──────── Exercise inputs

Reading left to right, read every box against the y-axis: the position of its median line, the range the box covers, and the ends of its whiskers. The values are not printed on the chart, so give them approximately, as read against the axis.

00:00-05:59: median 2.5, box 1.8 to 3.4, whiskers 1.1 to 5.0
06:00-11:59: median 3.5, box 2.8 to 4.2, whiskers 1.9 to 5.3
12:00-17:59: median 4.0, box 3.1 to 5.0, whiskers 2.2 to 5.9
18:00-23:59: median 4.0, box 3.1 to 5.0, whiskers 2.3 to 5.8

────────────────
──────── Exercise inputs

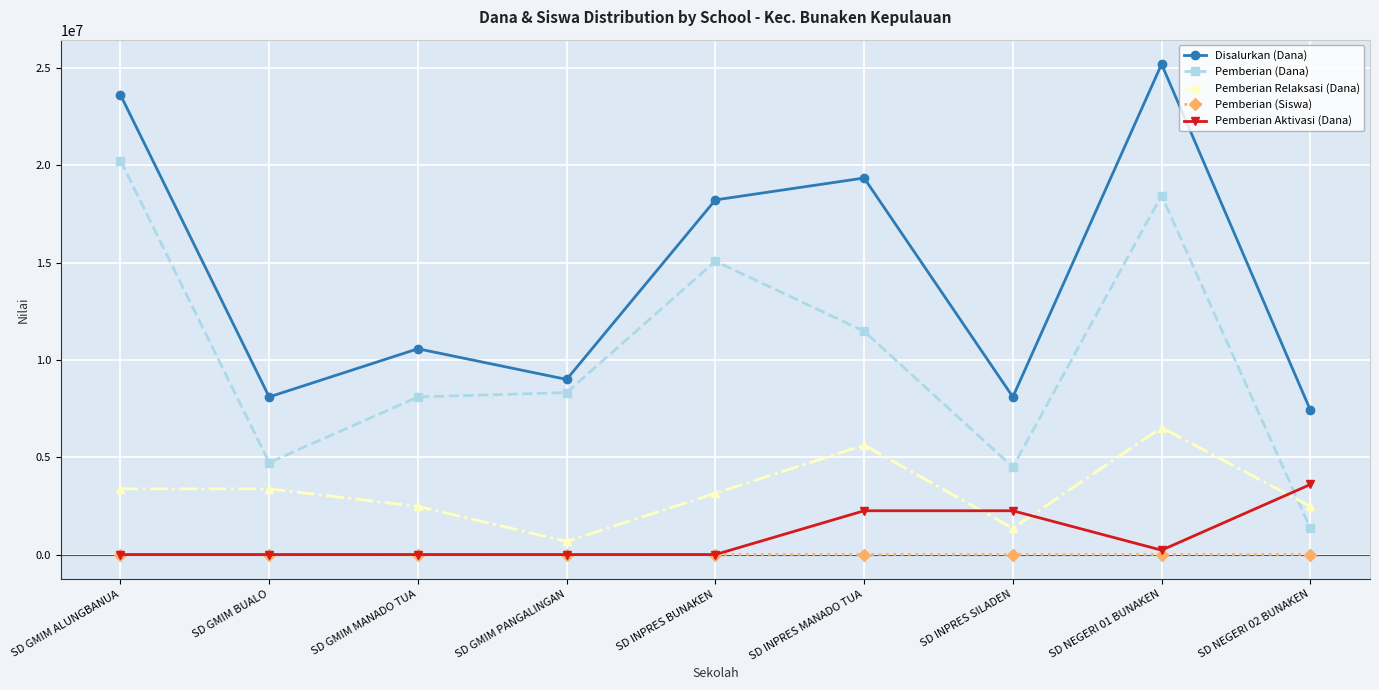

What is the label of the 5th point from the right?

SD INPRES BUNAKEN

────────────────

Copy the material from the line with "What is the" up to and including the line with "SD INPRES BUNAKEN", keeping every character unchanged.

What is the label of the 5th point from the right?

SD INPRES BUNAKEN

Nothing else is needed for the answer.